## Work to be completed
List all lines of the data containing the word "down".

## Raw data
--------

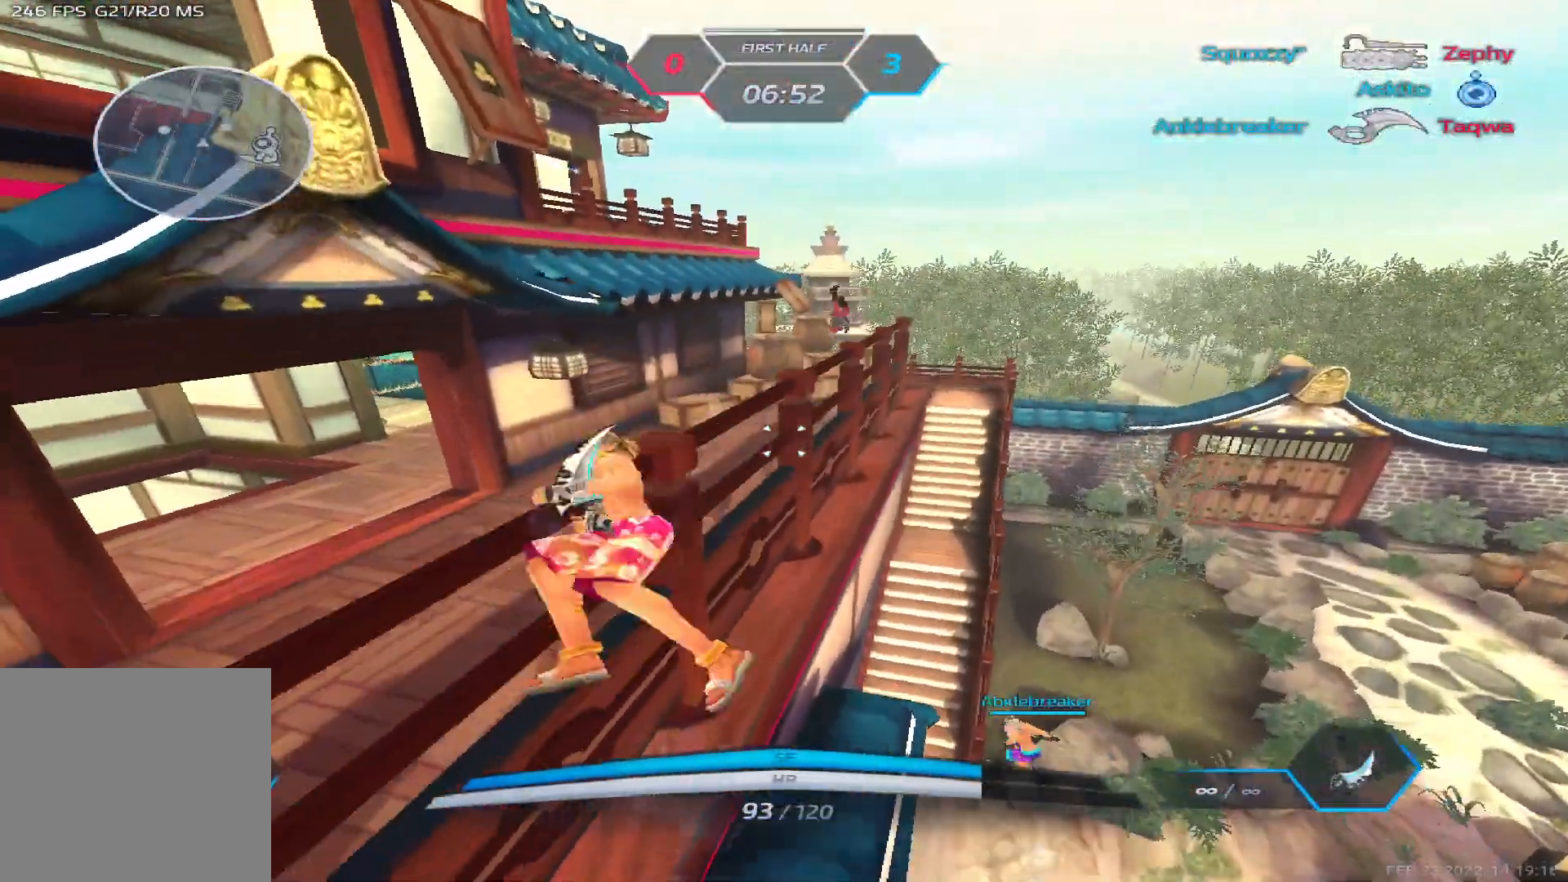
{"keys": ["a", "space"], "events": [[150, "space", "up"], [350, "w", "up"], [433, "space", "down"]]}
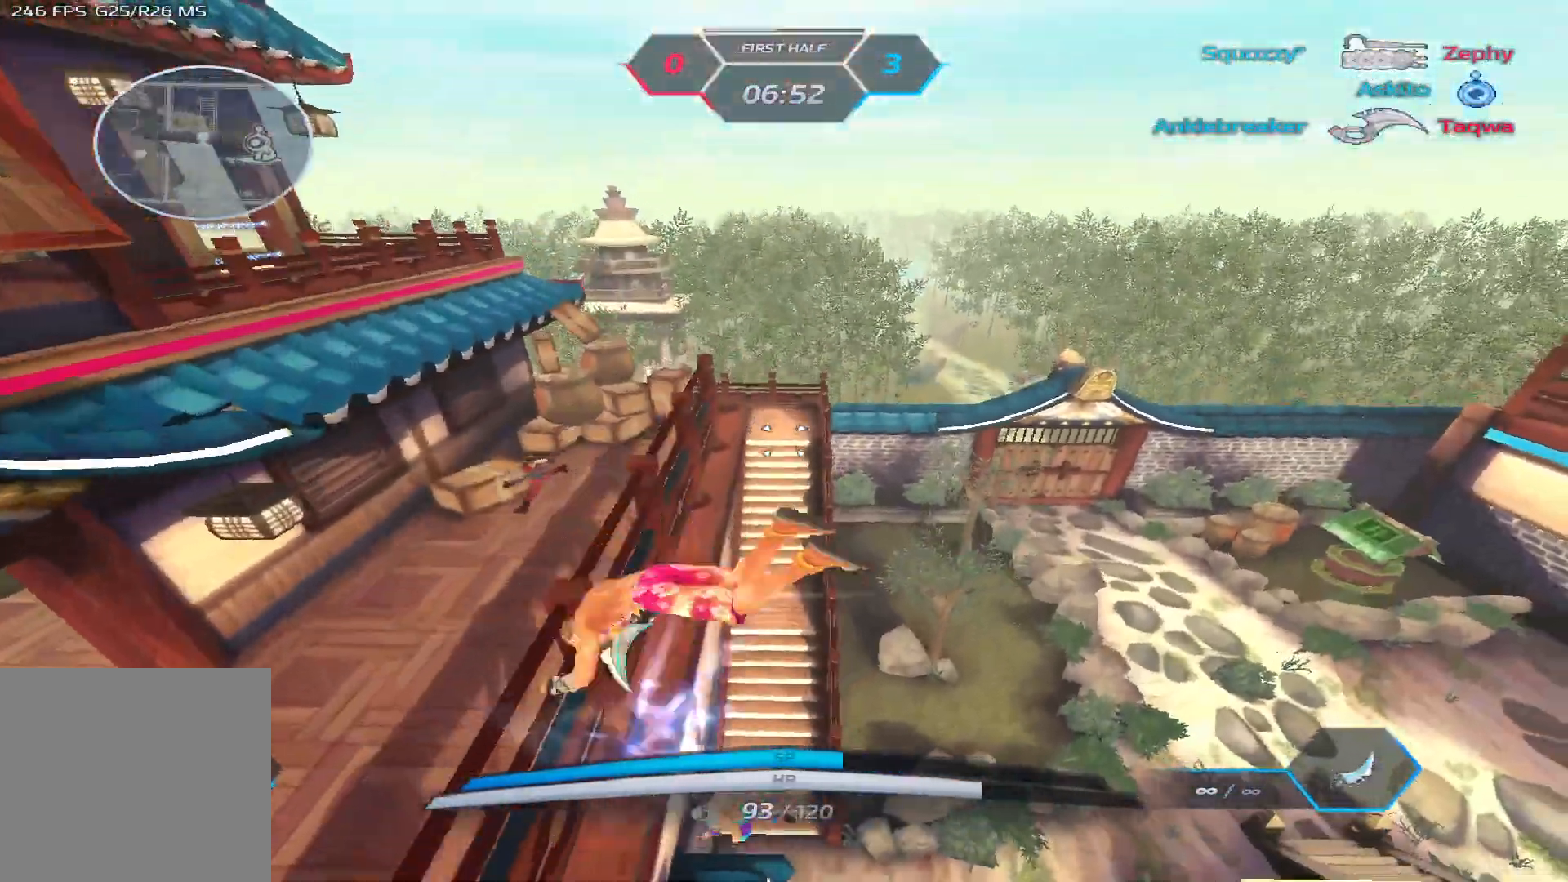
{"keys": ["w"], "events": [[33, "space", "up"], [67, "w", "down"], [133, "a", "up"], [150, "w", "up"], [167, "space", "down"], [183, "w", "down"], [233, "space", "up"], [433, "2", "down"], [500, "2", "up"]]}
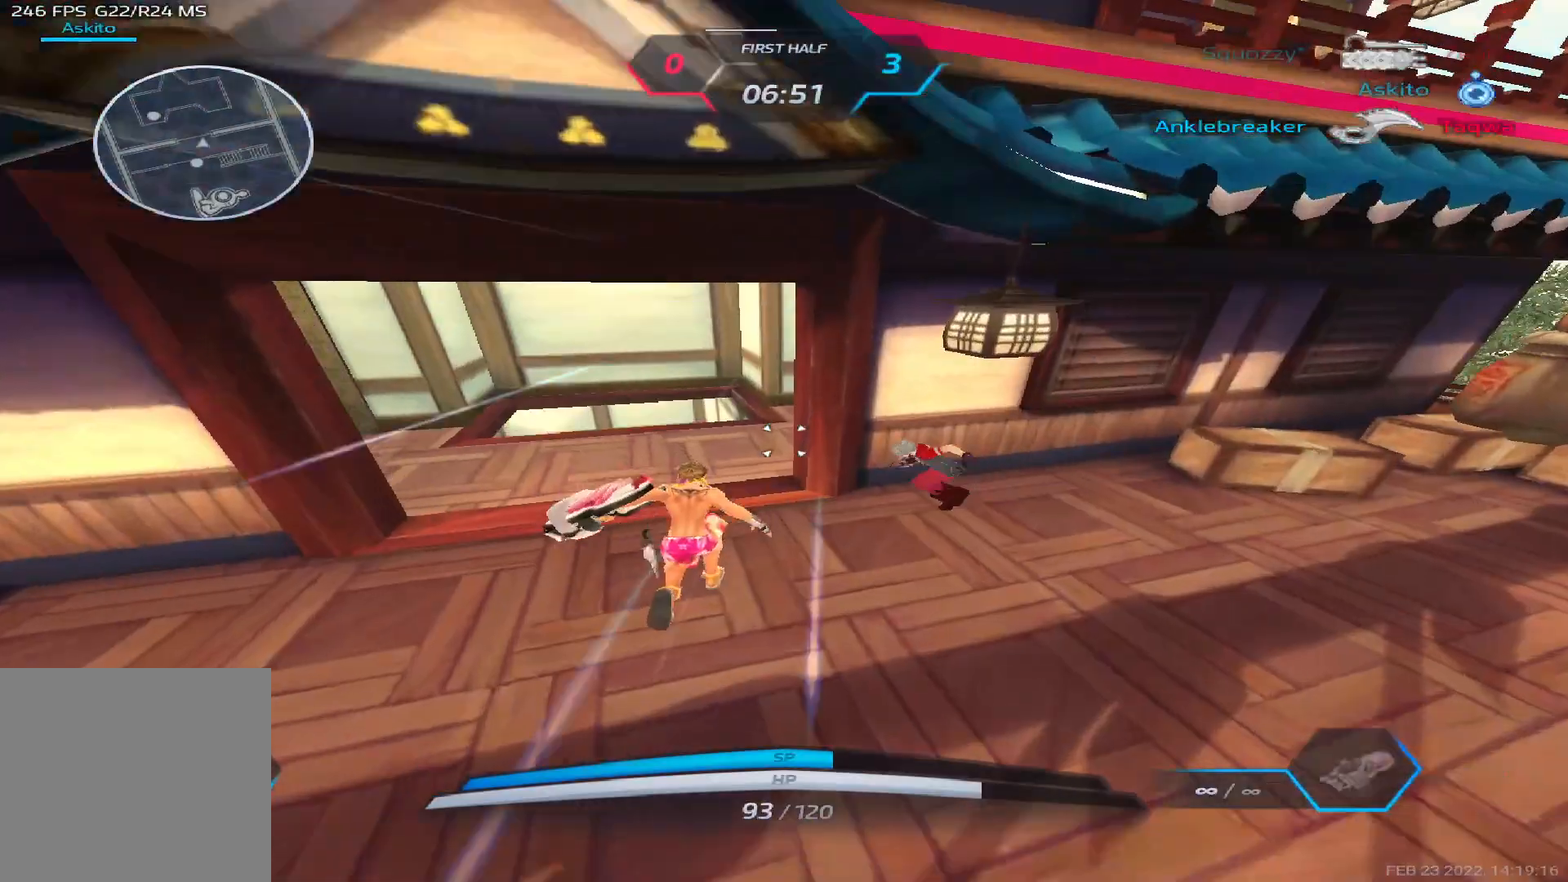
{"keys": ["w"], "events": []}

--------

## Written response
{"keys": ["a", "space"], "events": [[150, "space", "up"], [350, "w", "up"], [433, "space", "down"]]}
{"keys": ["w"], "events": [[33, "space", "up"], [67, "w", "down"], [133, "a", "up"], [150, "w", "up"], [167, "space", "down"], [183, "w", "down"], [233, "space", "up"], [433, "2", "down"], [500, "2", "up"]]}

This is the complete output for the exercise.